M. Pratte, votre éditorial réduit la transaction Bell-Astral à une simple confrontation avec Québecor, ce que je ne puis, avec respect, accepter.

Cette transaction créerait une entité verticalement intégrée qui détiendrait 40,2% de tous les auditoires télévisuels canadiens. Ce chiffre est basé sur les statistiques publiées par le CRTC récemment, conformément à la méthode qu'il a sélectionnée pour mesurer la diversité des voix au Canada.

L'étude réalisée par le Dr Roger Ware (Queen's University) et Analysis Group pour Cogeco Câble confirme que ce niveau de concentration dans la télévision privée placerait tristement le Canada au deuxième rang de la concentration la plus élevée parmi les pays du G8, après l'Italie, une situation aussi inacceptable que préoccupante pour la démocratie. Les pays européens et les États-Unis s'en tiennent plutôt à des seuils d'entre 18% et 26%.

Sur le plan de la radio, Bell détiendrait 107 stations, comptant pour 44% de toute l'écoute radiophonique de la radio de langue anglaise au Canada. Encore une situation clairement préoccupante pour l'intérêt public.

Bell affirme que ces niveaux de concentration sont acceptables selon les barèmes du CRTC. Nombreux sont les intervenants qui sont plutôt d'avis qu'ils constituent un risque élevé. La politique sur la diversité des voix de 2008 a été écrite alors qu'il n'existait pas d'intégration verticale au Canada autre que Vidéotron-TVA, une situation entérinée par le CRTC en 1987, strictement à cause de la précarité du fait français en Amérique. Le gros bon sens et l'intérêt public doivent toujours primer en bout de piste, surtout lorsque les barèmes sont dépassés par les événements.

Bell affirme avoir besoin de cette taille pour contrer les Netflix de ce monde. Or le CRTC a conclu en avril 2012 que ce phénomène ne constitue pas une menace. Pas étonnant quand on sait que Netflix recueille moins de 1,5% des heures d'écoute de la télévision au Canada. Il ne faudrait quand même pas prendre des vessies pour des lanternes!

Au cours de l'audience, le Dr Ware a également décrit les abus de position dominante qui découlent présentement de l'intégration verticale sur les distributeurs concurrents situés en aval relativement aux chaînes déjà détenues par Bell.
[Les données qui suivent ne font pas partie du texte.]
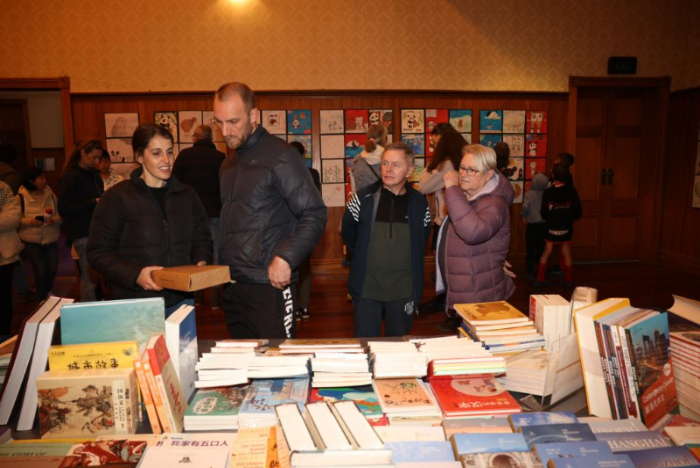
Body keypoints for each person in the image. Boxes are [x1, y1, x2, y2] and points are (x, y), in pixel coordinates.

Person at [213, 82, 327, 339]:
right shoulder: (227, 164)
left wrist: (286, 257)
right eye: (219, 122)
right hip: (232, 285)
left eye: (233, 121)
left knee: (279, 359)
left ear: (253, 115)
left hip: (269, 285)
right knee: (243, 360)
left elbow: (315, 213)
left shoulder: (281, 156)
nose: (225, 131)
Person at [87, 124, 213, 316]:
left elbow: (202, 237)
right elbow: (98, 252)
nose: (166, 160)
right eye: (156, 153)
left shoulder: (187, 195)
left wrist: (201, 260)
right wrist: (135, 274)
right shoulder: (116, 198)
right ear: (139, 157)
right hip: (134, 303)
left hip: (180, 301)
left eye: (169, 152)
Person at [341, 142, 431, 337]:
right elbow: (349, 233)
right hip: (366, 289)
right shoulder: (362, 198)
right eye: (385, 163)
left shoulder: (419, 203)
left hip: (403, 290)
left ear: (409, 171)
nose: (388, 169)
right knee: (365, 344)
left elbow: (422, 239)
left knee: (398, 347)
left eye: (396, 165)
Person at [438, 144, 516, 330]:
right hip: (470, 282)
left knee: (479, 339)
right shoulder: (469, 194)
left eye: (472, 170)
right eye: (462, 167)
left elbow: (472, 233)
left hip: (479, 289)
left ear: (488, 175)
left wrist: (452, 189)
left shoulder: (494, 203)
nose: (463, 174)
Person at [172, 124, 226, 309]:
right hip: (215, 211)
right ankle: (215, 296)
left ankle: (196, 294)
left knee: (193, 252)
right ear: (211, 138)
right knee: (216, 254)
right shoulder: (220, 158)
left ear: (195, 137)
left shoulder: (184, 156)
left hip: (190, 214)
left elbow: (174, 183)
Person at [418, 131, 467, 316]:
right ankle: (450, 303)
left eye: (436, 143)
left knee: (445, 264)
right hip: (460, 218)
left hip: (447, 220)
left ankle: (449, 305)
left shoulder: (446, 164)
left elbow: (424, 187)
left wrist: (429, 168)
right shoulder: (461, 162)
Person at [58, 140, 104, 302]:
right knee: (89, 278)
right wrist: (93, 202)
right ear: (83, 153)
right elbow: (64, 209)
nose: (97, 161)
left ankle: (98, 306)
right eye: (94, 157)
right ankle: (88, 312)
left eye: (99, 158)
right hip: (81, 231)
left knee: (97, 276)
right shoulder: (70, 177)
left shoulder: (94, 175)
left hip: (96, 230)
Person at [17, 167, 62, 300]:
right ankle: (42, 297)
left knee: (52, 268)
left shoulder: (51, 195)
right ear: (31, 181)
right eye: (41, 178)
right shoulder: (20, 197)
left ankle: (47, 291)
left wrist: (53, 220)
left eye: (44, 177)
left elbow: (59, 216)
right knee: (40, 270)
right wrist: (29, 221)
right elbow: (16, 219)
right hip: (31, 239)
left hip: (50, 237)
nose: (45, 180)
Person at [536, 163, 582, 289]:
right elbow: (578, 211)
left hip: (551, 227)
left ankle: (539, 279)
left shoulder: (548, 192)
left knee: (547, 251)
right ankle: (568, 280)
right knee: (566, 252)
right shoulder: (571, 191)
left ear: (553, 175)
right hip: (566, 227)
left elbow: (543, 212)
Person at [290, 140, 321, 322]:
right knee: (305, 268)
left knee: (290, 266)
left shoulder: (282, 172)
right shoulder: (313, 174)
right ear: (303, 155)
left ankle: (293, 309)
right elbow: (318, 201)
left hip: (288, 226)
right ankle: (305, 308)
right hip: (307, 226)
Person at [0, 180, 22, 336]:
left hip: (3, 255)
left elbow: (13, 218)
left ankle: (4, 336)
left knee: (3, 298)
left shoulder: (2, 187)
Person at [520, 172, 548, 279]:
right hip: (544, 225)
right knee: (541, 249)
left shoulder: (529, 194)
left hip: (532, 225)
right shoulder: (546, 194)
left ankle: (529, 270)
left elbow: (525, 207)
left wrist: (524, 216)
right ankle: (540, 271)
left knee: (530, 248)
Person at [349, 124, 387, 193]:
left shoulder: (356, 160)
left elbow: (354, 190)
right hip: (385, 199)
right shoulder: (390, 158)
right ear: (385, 139)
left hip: (363, 199)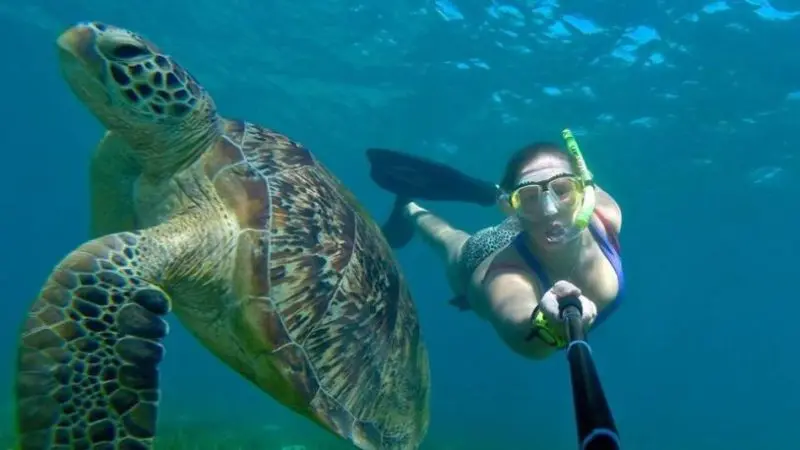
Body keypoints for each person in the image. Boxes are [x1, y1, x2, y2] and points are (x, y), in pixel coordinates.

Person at [366, 136, 623, 359]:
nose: (550, 210)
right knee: (449, 239)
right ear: (511, 209)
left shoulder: (605, 215)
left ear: (585, 193)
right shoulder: (505, 272)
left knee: (540, 201)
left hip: (529, 226)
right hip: (484, 255)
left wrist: (530, 196)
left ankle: (505, 193)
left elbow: (583, 184)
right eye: (529, 197)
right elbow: (517, 319)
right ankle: (410, 209)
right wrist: (545, 326)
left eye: (563, 190)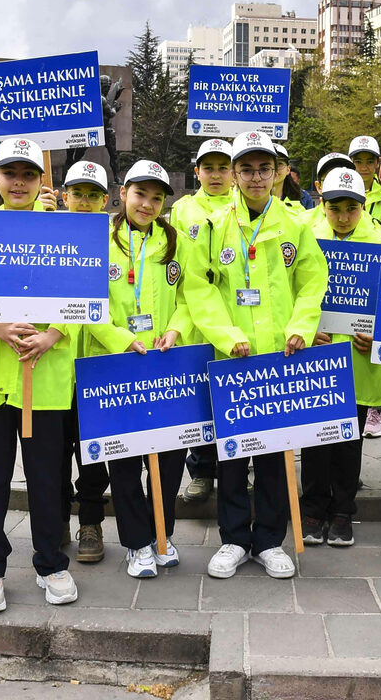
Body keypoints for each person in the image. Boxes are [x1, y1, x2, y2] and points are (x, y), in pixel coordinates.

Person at [183, 131, 329, 580]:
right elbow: (198, 286)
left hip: (281, 358)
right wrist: (227, 336)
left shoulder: (296, 224)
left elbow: (312, 281)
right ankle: (232, 539)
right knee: (231, 455)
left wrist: (302, 328)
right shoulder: (212, 227)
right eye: (245, 169)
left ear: (279, 171)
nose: (255, 177)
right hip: (234, 361)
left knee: (275, 454)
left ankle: (268, 539)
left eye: (264, 168)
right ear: (233, 174)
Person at [0, 138, 79, 613]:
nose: (18, 182)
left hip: (46, 380)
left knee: (47, 479)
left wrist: (53, 334)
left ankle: (51, 562)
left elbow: (82, 298)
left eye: (28, 175)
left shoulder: (64, 231)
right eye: (9, 173)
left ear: (41, 181)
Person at [89, 160, 192, 578]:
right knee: (125, 461)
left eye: (156, 198)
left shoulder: (177, 242)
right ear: (122, 192)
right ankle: (136, 543)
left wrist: (175, 329)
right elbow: (86, 303)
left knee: (169, 459)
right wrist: (119, 339)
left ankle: (161, 535)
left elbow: (190, 296)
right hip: (117, 365)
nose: (147, 204)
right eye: (140, 194)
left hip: (166, 365)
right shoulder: (99, 240)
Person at [305, 168, 381, 546]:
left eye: (351, 208)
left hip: (359, 358)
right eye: (335, 207)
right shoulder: (307, 237)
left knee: (348, 440)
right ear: (323, 204)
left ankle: (343, 511)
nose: (343, 216)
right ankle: (311, 509)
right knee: (314, 439)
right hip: (317, 356)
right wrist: (305, 328)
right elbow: (291, 291)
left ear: (363, 206)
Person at [169, 139, 234, 504]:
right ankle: (202, 471)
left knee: (232, 396)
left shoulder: (243, 209)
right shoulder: (182, 209)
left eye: (223, 168)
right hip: (195, 319)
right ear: (197, 172)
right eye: (208, 168)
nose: (215, 175)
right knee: (201, 401)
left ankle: (235, 468)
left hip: (234, 318)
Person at [59, 160, 112, 563]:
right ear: (64, 195)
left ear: (105, 200)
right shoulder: (47, 233)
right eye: (78, 193)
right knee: (52, 452)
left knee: (94, 455)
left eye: (93, 194)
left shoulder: (117, 242)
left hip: (97, 365)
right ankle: (57, 516)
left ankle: (90, 523)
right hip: (54, 366)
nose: (85, 201)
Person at [347, 135, 381, 439]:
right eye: (358, 160)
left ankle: (373, 410)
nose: (364, 166)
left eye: (369, 160)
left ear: (378, 163)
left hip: (374, 277)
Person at [348, 135, 381, 222]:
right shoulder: (341, 193)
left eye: (370, 162)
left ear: (378, 162)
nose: (364, 168)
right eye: (358, 162)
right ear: (350, 162)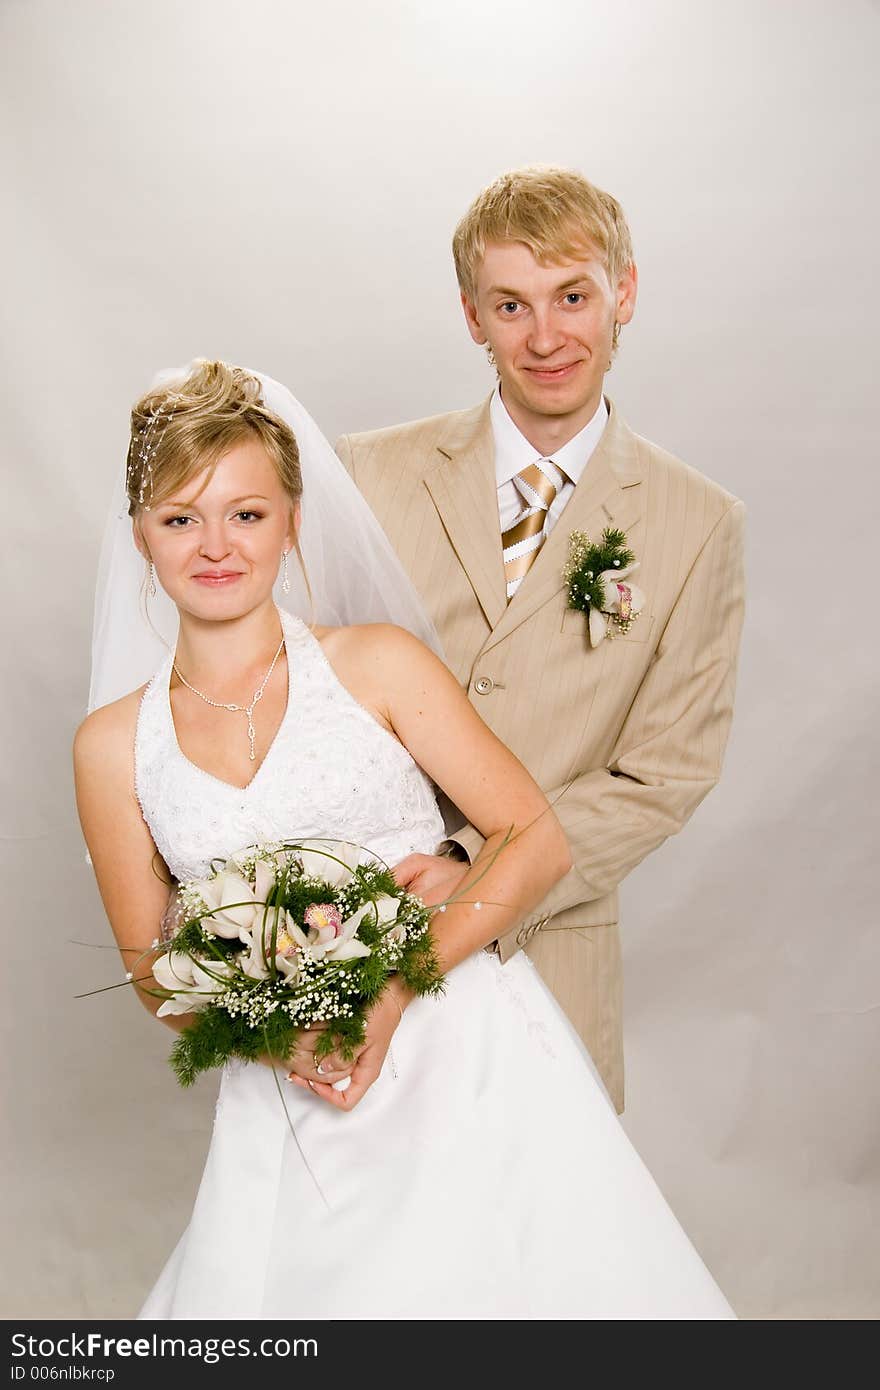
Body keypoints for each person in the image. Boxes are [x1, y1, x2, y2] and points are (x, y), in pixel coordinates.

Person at [75, 360, 735, 1319]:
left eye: (247, 514)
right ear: (142, 536)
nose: (216, 545)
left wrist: (387, 992)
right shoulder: (109, 746)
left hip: (464, 1058)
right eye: (182, 518)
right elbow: (153, 970)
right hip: (291, 1093)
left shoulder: (377, 665)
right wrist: (282, 1041)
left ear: (293, 522)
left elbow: (532, 839)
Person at [335, 166, 746, 1113]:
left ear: (624, 293)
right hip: (359, 927)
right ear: (472, 316)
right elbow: (301, 684)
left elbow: (667, 772)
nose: (547, 336)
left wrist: (480, 867)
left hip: (550, 954)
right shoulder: (369, 472)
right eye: (511, 305)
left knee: (540, 1249)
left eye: (574, 297)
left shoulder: (699, 523)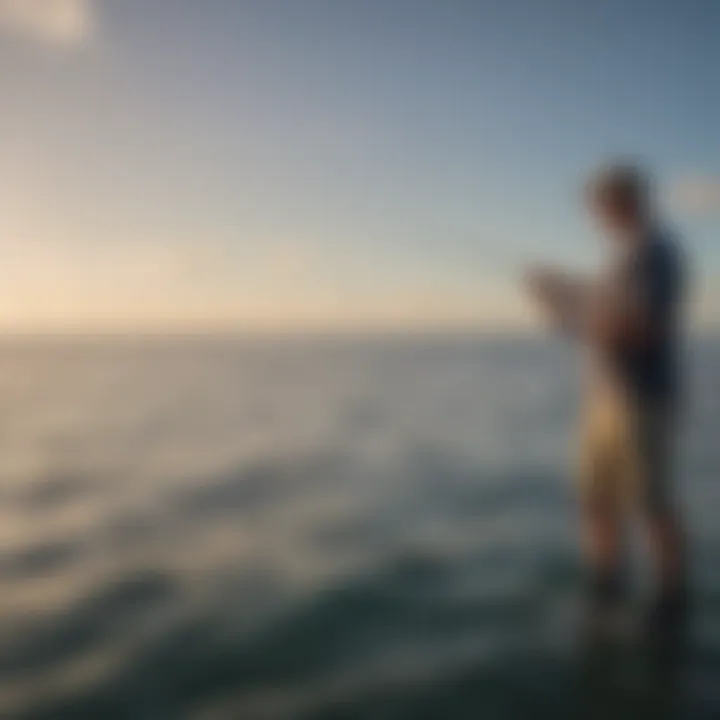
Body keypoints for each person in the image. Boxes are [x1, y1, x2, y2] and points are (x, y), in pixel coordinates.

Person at [526, 162, 689, 636]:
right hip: (605, 400)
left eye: (600, 205)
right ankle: (606, 583)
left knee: (652, 503)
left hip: (642, 402)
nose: (595, 214)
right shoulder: (623, 257)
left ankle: (670, 599)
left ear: (626, 202)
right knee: (595, 497)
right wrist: (564, 292)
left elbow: (638, 330)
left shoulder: (656, 254)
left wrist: (564, 310)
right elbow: (605, 304)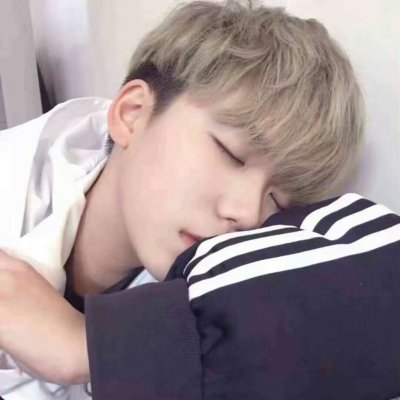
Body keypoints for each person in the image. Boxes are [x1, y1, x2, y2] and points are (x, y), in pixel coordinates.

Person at [0, 0, 366, 398]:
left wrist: (89, 348)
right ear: (132, 113)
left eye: (277, 200)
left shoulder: (218, 306)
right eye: (231, 154)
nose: (247, 214)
Cogeco, Telus, Rogers, Vidéotron, Eastlink et spécialement les petits câblodistributeurs (CCSA) ont également témoigné dans ce sens. VMedia a témoigné que Bell l'empêche en fait de démarrer une entreprise concurrente à Toronto. Imaginez l'abus qui résulterait de l'ajout des chaînes d'Astral!

Vendredi dernier, la Société Radio-Canada a décidé de contester les représentations de Bell face aux avantages qu'elle invoque pour cette transaction. Le Bureau de la concurrence a aussi exprimé des réserves. Il s'agit là d'expressions d'inconfort très significatives et sans doute d'intérêt pour vos lecteurs.

Nous n'avons pas à nous porter à la défense de Québecor, ils sont assez grands pour le faire eux-mêmes. Nous pouvons également comprendre que les vicissitudes de la concurrence au Québec causent des problèmes aux concurrents de cette dernière. Mais deux maux ne font pas un bien et les consommateurs canadiens n'ont pas à faire les frais de la diminution de concurrence qui résulterait de cette transaction. Quand de nombreux témoignages pointent dans la même direction, il est profondément injuste de les évacuer simplement parce que Québecor fait siennes ces représentations.

En somme, assez, c'est assez! À l'heure qu'il est, tous les groupes de consommateurs et plus de 60 000 consommateurs canadiens et québécois ont manifesté leur opposition à la remonopolisation des télécommunications et à la création d'un super conglomérat. Dans le plus grand intérêt public, le CRTC et le commissaire de la concurrence doivent tout simplement dire non à cette transaction.